De fagocyten van het menselijk lichaam
Het immuunsysteem van de mens is te verdelen in twee grote systemen, die weliswaar veel met elkaar te maken hebben en elkaar beïnvloeden, maar die toch op een eigen manier functioneren. Dit zijn de aangeboren immuniteit en de verworven immuniteit. Een belangrijke component van de aangeboren immuniteit is de populatie van fagocyten. Hier bestaan twee types van namelijk de neutrofielen en de macrofagen. Zij herkennen pathogenen en schakelen ze elk op hun eigen manier uit. Zij doen dit door middel van fagocytose. Dat is een proces waarbij substanties door cellen kunnen worden opgenomen met behulp van cytoplasmatische vesikels.Fagocyten zijn witte bloedcellen die afkomstig zijn uit het beenmerg. De twee belangrijke soorten zijn de neutrofielen en de monocyten. Monocyten die volwassen zijn geworden, worden ook wel macrofagen genoemd.
Neutrofielen
Neutrofielen zijn de meest voorkomende witte bloedcellen in het bloed. Neutrofielen kunnen snel migreren naar plaatsen waar een infectie plaatsvindt, waar zij pathogenen doden. Pus die gevormd wordt bij een infectie, bestaat voor het grootste deel uit dode neutrofielen. Neutrofielen spelen een cruciale rol in de verdediging tegen bacteriële infecties, vooral in een vroeg stadium. Mensen met te weinig neutrofielen zijn daarom meer vatbaar voor bacteriële infecties.Monocyten/Macrofagen
Monocyten zijn net zoals de neutrofielen afkomstig uit het beenmerg, maar ze verschillen veel. Monocyten in het bloed zijn onvolwassen cellen die naar de plaats van hun activiteit migreren. Aangekomen in het weefsel, worden ze volwassen macrofagen en krijgen ze gespecialiseerde vormen. Macrofagen kunnen zeer lang leven.Verschillende soorten macrofagen:
- Weefselmacrofagen - deze cellen zijn veelvuldig in weefsels aanwezig.
- Giantcellen - deze cellen worden zo genoemd vanwege hun grootte. Ze zijn het resultaat van nog verdere maturatie van macrofagen.

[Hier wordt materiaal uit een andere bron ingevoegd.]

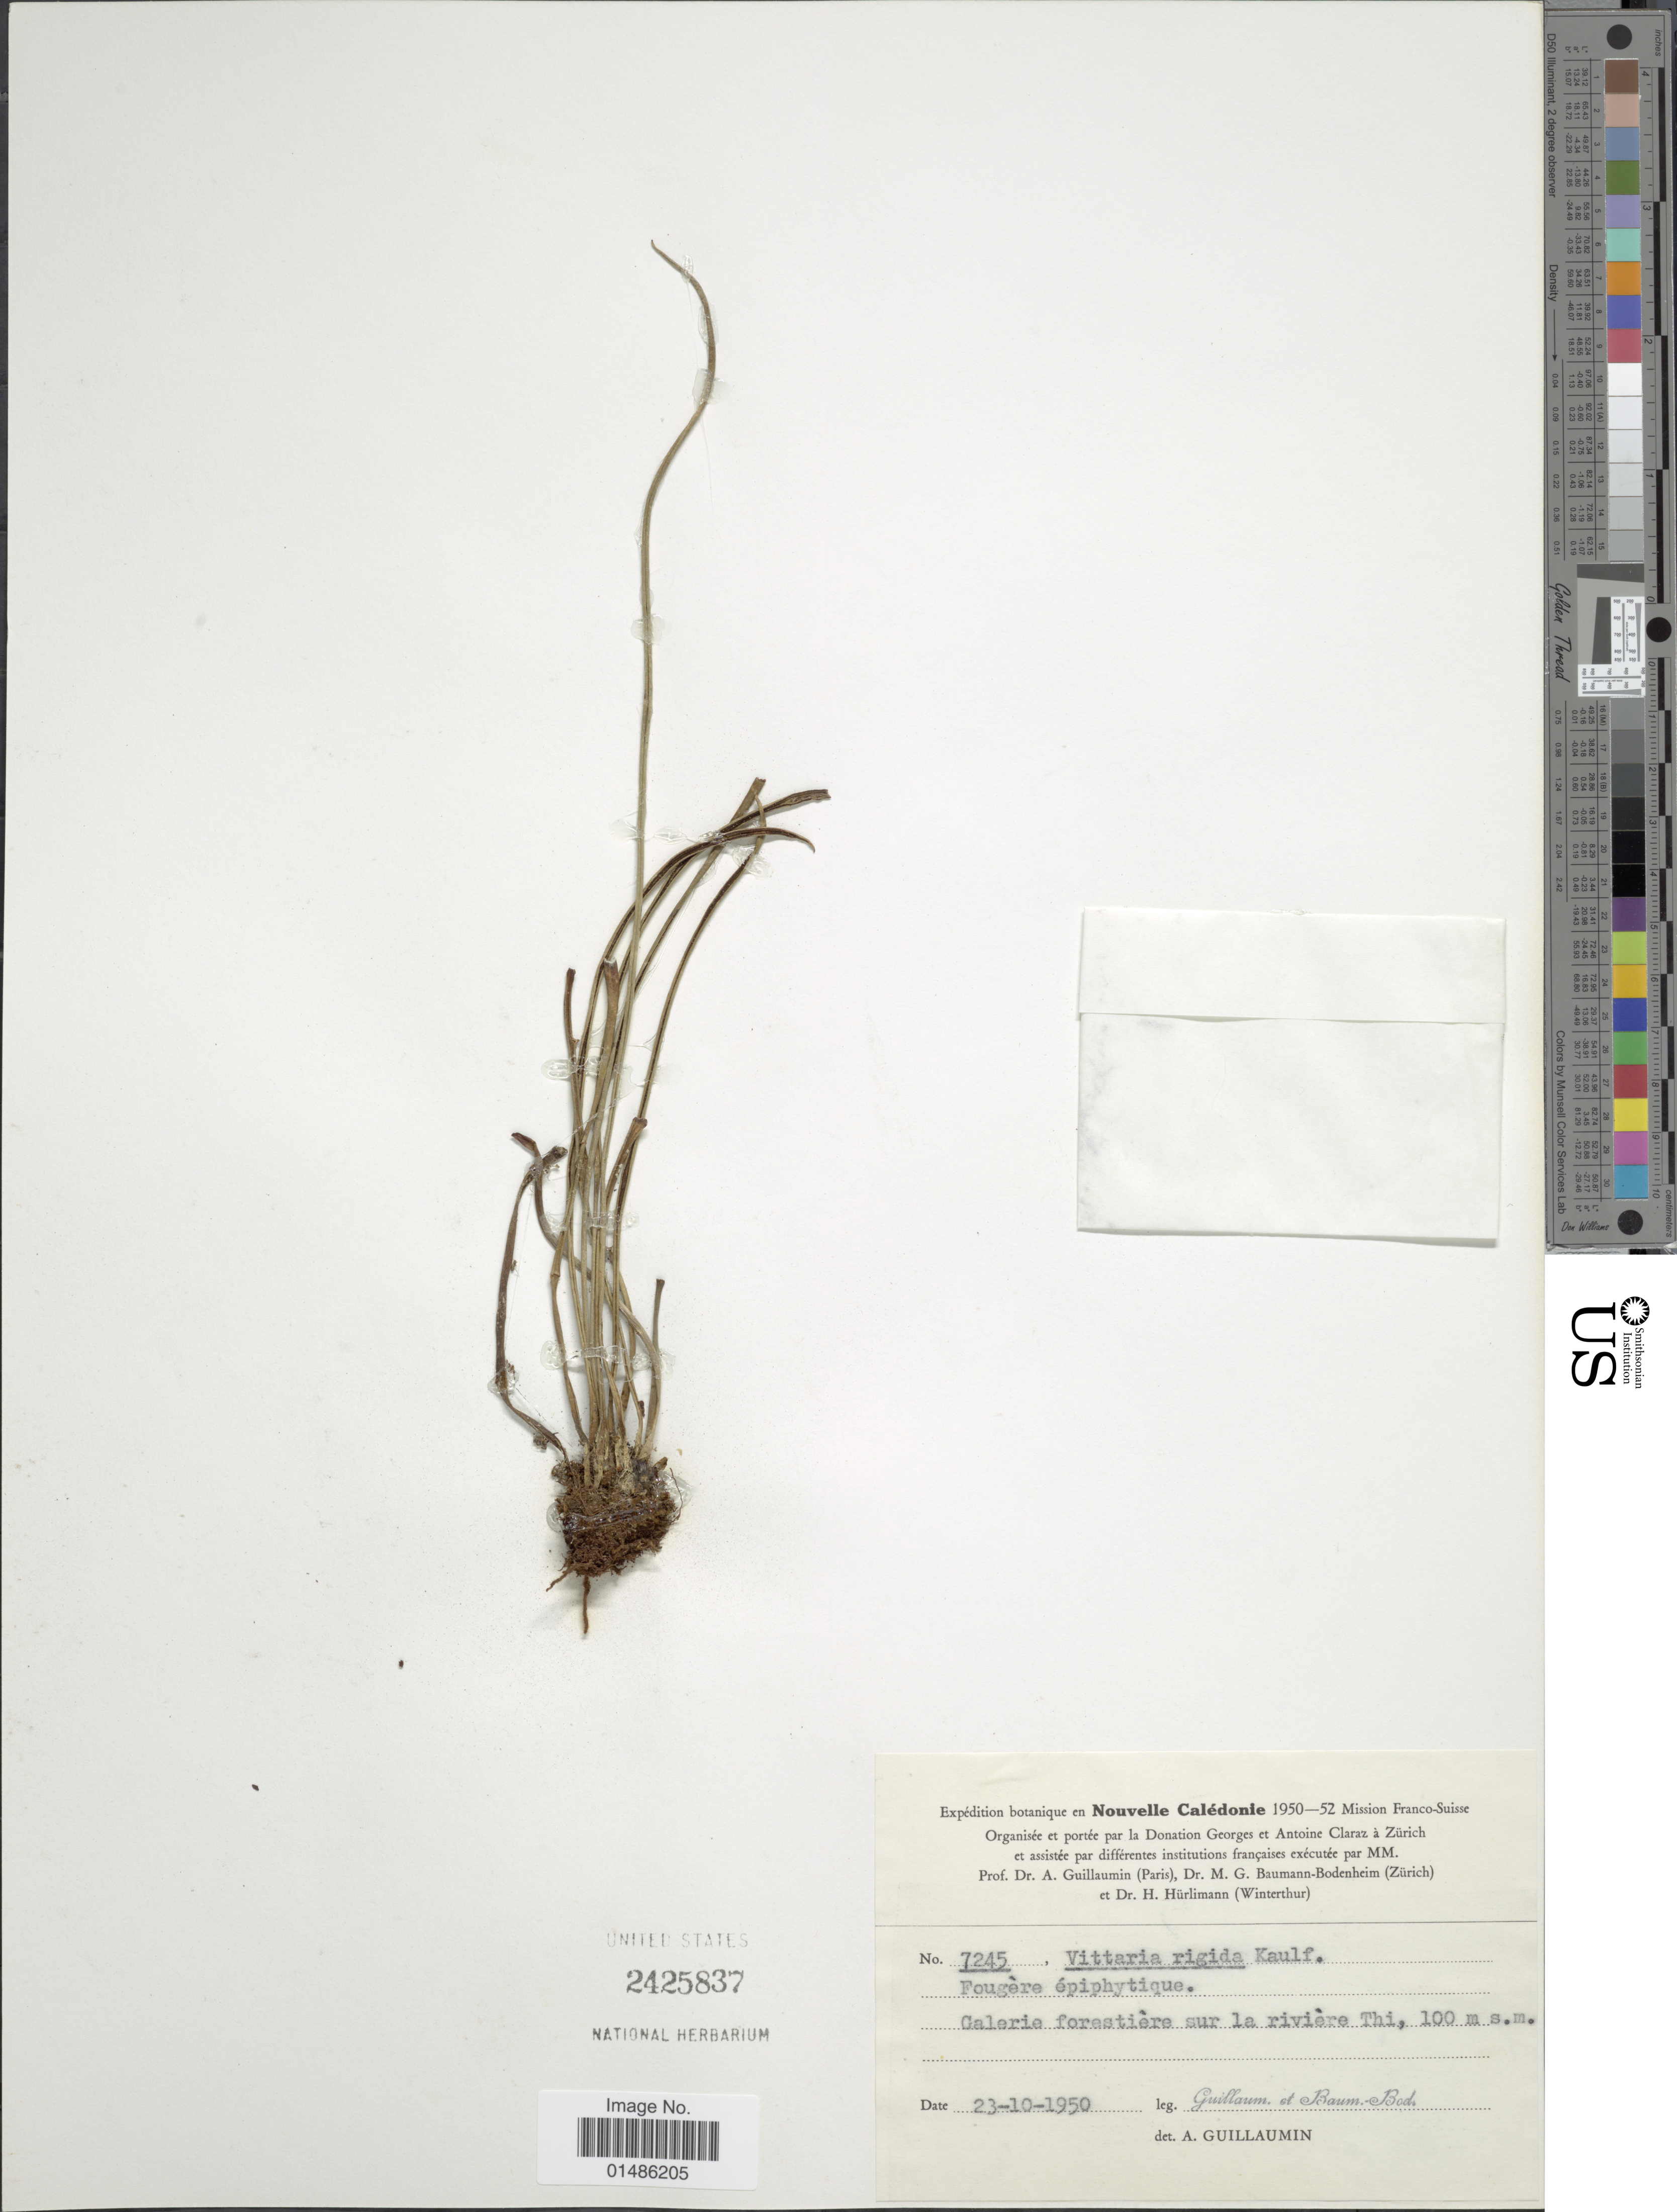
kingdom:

- Lokaal gevangen macrofagen - deze macrofagen hebben een vaste locatie, bijvoorbeeld in de milt of in de lever. Ze zijn daar om specifieke taken uit te voeren, zoals het fagocyteren van bepaalde stoffen.
- Alveolaire macrofagen - deze macrofagen zorgen voor de afweer in de longen. Ze zijn ook betrokken in de longziekte COPD.
- Gliale cellen - macrofagen die gevonden worden in het zenuwstelsel. Hun functie is het opruimen van dode zenuwcellen.
- Osteoclasten - dit is Latijn voor het afbreken van bot. Door deze afbraak van botcellen, die als het goed is gereguleerd wordt, komt er calcium vrij, wat in het bloed terecht komt.
De productie van fagocyten
Neutrofielen en monocyten zijn afkomstig van dezelfde stamcellen. De aanmaak van neutrofielen gaat echter veel sneller, omdat die veel meer nodig zijn. Bij infecties gaat deze productie nog omhoog. Dit gebeurt onder invloed van signaalmoleculen die door weefselmacrofagen worden gesecreteerd tijdens de respons op een infectie.Hoe fagocyten op de plaats komen waar ze actief worden
Macrofagen worden vooral in weefsels gevonden, ook in gezonde weefsels. Daar zijn ze in een non-actieve staat. Door bepaalde signalen kunnen ze actief worden en hun aandeel leveren tijdens een ontsteking. Op dat moment hoeven ze dus niet meer te migreren, maar worden ze actief op de plaats waar ze op dat moment zijn.Neutrofielen daarentegen komen niet voor in gezonde weefsels maar circuleren in het bloed. Bij een ontsteking stimuleren macrofagen de neutrofielen om ook naar de ontstekingsplaats te komen. Door verschillende signaalmoleculen kunnen neutrofielen vervolgens aan de bloedvaten blijven plakken, er door heen gaan en zo actief worden op de plaats van bestemming.